**LESETEXT:**
═══
Es sind diese Momente im Skisport, die besonders in Erinnerung bleiben, vor allem in einem Stadion, in dem es aufgrund fehlender Zuschauer ohnehin nicht allzu laut ist: Man hört die Skikanten, den Aufprall ins Netz  - und dann nichts mehr. Schockstarre, im wahrsten Sinne des Wortes. So war es in Val d'Isère auch diesmal, in der ersten Abfahrt des Jahres. Diesmal erwischte es Nicole Schmidhofer, an einem Hochgeschwindigkeits-Steilstück, als sie verschnitt und falsch abbog. Ins Hochsicherheitsnetz, mit rund 115 km/h, nahezu ungebremst.

Die Folgen sind jetzt bekannt und sie sind schlimm genug: Nicole Schmidhofer, vor zwei Jahren noch Weltcupsiegerin in der Abfahrt, erlitt wohl einen Kreuz- und Seitenbandriss im linken Knie. Aber viel wichtiger: Sie erlitt keine inneren Verletzungen, keine Kopfverletzungen und auch die Wirbelsäule ist unverletzt. Und das ist speziell an dieser Stelle ein Glücksfall. Dort, wo 2001 Silvano Betrametti ins selbe Netz stürzte, dieses ebenfalls durchschlug und gegen die Bäume dahinter prallte. Der Schweizer erlitt dabei eine Querschnittlähmung.
═══
**ARBEITSDATEN:**
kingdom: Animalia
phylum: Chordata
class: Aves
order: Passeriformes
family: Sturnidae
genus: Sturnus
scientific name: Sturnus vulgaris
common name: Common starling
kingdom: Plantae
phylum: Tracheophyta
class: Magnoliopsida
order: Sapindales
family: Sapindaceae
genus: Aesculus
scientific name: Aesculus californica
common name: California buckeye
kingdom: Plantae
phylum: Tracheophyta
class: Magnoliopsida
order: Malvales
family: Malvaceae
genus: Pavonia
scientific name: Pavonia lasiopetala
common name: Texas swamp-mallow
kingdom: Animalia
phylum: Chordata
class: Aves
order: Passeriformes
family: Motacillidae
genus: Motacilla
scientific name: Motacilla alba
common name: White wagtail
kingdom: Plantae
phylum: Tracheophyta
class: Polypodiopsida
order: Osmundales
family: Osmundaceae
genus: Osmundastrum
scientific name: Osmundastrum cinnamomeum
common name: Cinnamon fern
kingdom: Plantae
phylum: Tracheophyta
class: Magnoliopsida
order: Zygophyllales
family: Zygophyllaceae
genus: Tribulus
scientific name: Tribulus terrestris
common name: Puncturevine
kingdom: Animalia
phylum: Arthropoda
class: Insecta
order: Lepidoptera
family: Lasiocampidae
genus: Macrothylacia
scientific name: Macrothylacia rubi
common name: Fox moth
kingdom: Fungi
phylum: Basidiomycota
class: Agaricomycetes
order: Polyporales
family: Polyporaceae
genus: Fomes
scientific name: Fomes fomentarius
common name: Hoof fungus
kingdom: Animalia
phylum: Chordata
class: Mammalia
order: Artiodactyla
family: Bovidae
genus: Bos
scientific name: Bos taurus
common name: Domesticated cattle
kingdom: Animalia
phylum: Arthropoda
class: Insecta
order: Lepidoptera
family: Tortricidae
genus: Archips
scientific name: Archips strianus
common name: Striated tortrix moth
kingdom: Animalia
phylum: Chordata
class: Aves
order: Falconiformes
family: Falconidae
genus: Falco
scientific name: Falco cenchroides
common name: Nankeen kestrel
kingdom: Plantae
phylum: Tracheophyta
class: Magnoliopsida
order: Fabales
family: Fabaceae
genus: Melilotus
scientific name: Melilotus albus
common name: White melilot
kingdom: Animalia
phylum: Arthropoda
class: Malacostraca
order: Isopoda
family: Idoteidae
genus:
═══
**ÜBUNGSAUFGABEN:**
- a) Entnimm dem Lesetext wortgetreu die Passage zwischen „Es sind diese“ und „km/h, nahezu ungebremst.“, beide eingeschlossen.
- b) Schreibe aus den Datensätzen die Zeilen zwischen der Zeile mit „family: Sturnidae“ und der Zeile mit „genus: Motacilla“, beide eingeschlossen, neu und ersetze darin „common name“ durch „vernacular name“, ohne sonst etwas zu ändern. Gib nur diese Zeilen aus.
Der Lesetext und die Datensätze sind voneinander unabhängiges Material.

**LÖSUNGEN:**
- a)
Es sind diese Momente im Skisport, die besonders in Erinnerung bleiben, vor allem in einem Stadion, in dem es aufgrund fehlender Zuschauer ohnehin nicht allzu laut ist: Man hört die Skikanten, den Aufprall ins Netz  - und dann nichts mehr. Schockstarre, im wahrsten Sinne des Wortes. So war es in Val d'Isère auch diesmal, in der ersten Abfahrt des Jahres. Diesmal erwischte es Nicole Schmidhofer, an einem Hochgeschwindigkeits-Steilstück, als sie verschnitt und falsch abbog. Ins Hochsicherheitsnetz, mit rund 115 km/h, nahezu ungebremst.

- b)
family: Sturnidae
genus: Sturnus
scientific name: Sturnus vulgaris
vernacular name: Common starling
kingdom: Plantae
phylum: Tracheophyta
class: Magnoliopsida
order: Sapindales
family: Sapindaceae
genus: Aesculus
scientific name: Aesculus californica
vernacular name: California buckeye
kingdom: Plantae
phylum: Tracheophyta
class: Magnoliopsida
order: Malvales
family: Malvaceae
genus: Pavonia
scientific name: Pavonia lasiopetala
vernacular name: Texas swamp-mallow
kingdom: Animalia
phylum: Chordata
class: Aves
order: Passeriformes
family: Motacillidae
genus: Motacilla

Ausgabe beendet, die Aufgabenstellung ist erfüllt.